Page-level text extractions
◆ ◆ ◆ ◆ ◆

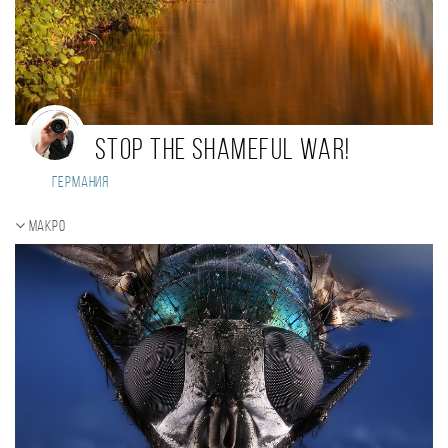
Stop the shameful war!
Германия
Макро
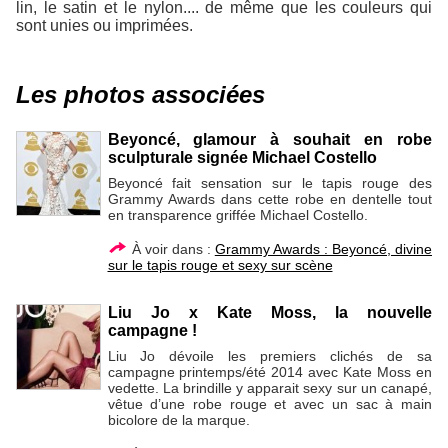
lin, le satin et le nylon.... de même que les couleurs qui
sont unies ou imprimées.
Les photos associées
Beyoncé, glamour à souhait en robe
sculpturale signée Michael Costello
Beyoncé fait sensation sur le tapis rouge des
Grammy Awards dans cette robe en dentelle tout
en transparence griffée Michael Costello.
À voir dans :
Grammy Awards : Beyoncé, divine
sur le tapis rouge et sexy sur scène
Liu Jo x Kate Moss, la nouvelle
campagne !
Liu Jo dévoile les premiers clichés de sa
campagne printemps/été 2014 avec Kate Moss en
vedette. La brindille y apparait sexy sur un canapé,
vêtue d’une robe rouge et avec un sac à main
bicolore de la marque.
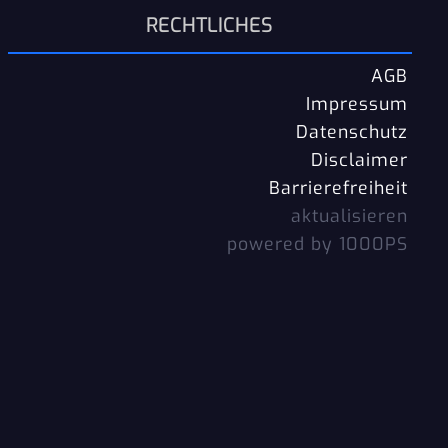
RECHTLICHES
AGB
Impressum
Datenschutz
Disclaimer
Barrierefreiheit
aktualisieren
powered by 1000PS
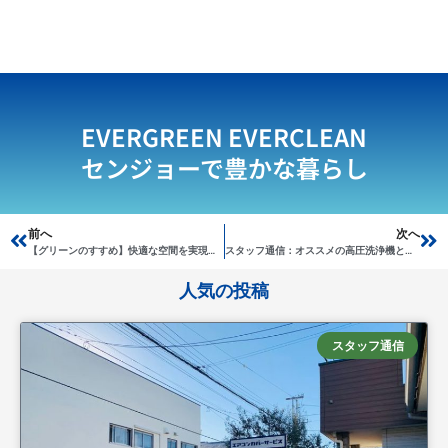
EVERGREEN EVERCLEAN
センジョーで豊かな暮らし
Prev
前へ
次へ
Ne
【グリーンのすすめ】快適な空間を実現するために
スタッフ通信：オススメの高圧洗浄機と近況報告
人気の投稿
スタッフ通信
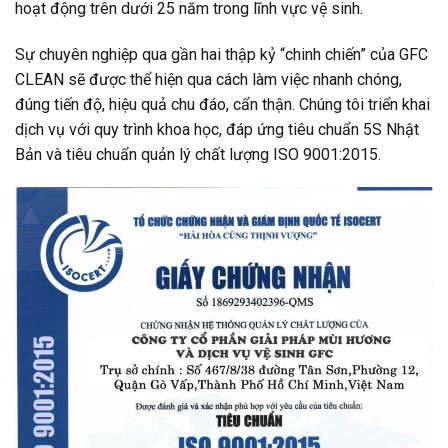
hoạt động trên dưới 25 năm trong lĩnh vực vệ sinh.
Sự chuyên nghiệp qua gần hai thập kỷ “chinh chiến” của GFC
CLEAN sẽ được thể hiện qua cách làm việc nhanh chóng,
đúng tiến độ, hiệu quả chu đáo, cẩn thận. Chúng tôi triển khai
dịch vụ với quy trình khoa học, đáp ứng tiêu chuẩn 5S Nhật
Bản và tiêu chuẩn quản lý chất lượng ISO 9001:2015.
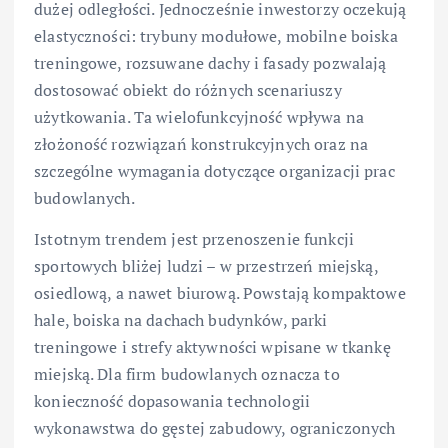
dużej odległości. Jednocześnie inwestorzy oczekują
elastyczności: trybuny modułowe, mobilne boiska
treningowe, rozsuwane dachy i fasady pozwalają
dostosować obiekt do różnych scenariuszy
użytkowania. Ta wielofunkcyjność wpływa na
złożoność rozwiązań konstrukcyjnych oraz na
szczególne wymagania dotyczące organizacji prac
budowlanych.
Istotnym trendem jest przenoszenie funkcji
sportowych bliżej ludzi – w przestrzeń miejską,
osiedlową, a nawet biurową. Powstają kompaktowe
hale, boiska na dachach budynków, parki
treningowe i strefy aktywności wpisane w tkankę
miejską. Dla firm budowlanych oznacza to
konieczność dopasowania technologii
wykonawstwa do gęstej zabudowy, ograniczonych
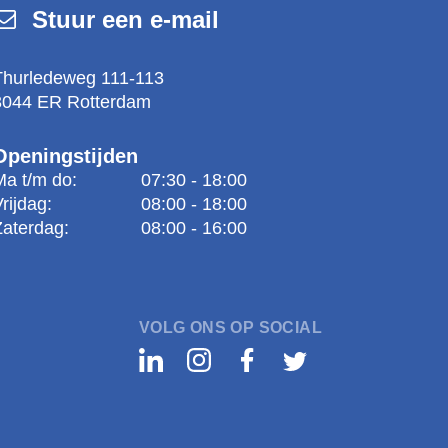
Stuur een e-mail
Thurledeweg 111-113
3044 ER Rotterdam
Openingstijden
Ma t/m do:
07:30 - 18:00
Vrijdag:
08:00 - 18:00
Zaterdag:
08:00 - 16:00
VOLG ONS OP SOCIAL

◆ ◆ ◆ ◆ ◆

Check each line of the entries above for the word "tapis". List the ones that have it.

Beyoncé fait sensation sur le tapis rouge des
sur le tapis rouge et sexy sur scène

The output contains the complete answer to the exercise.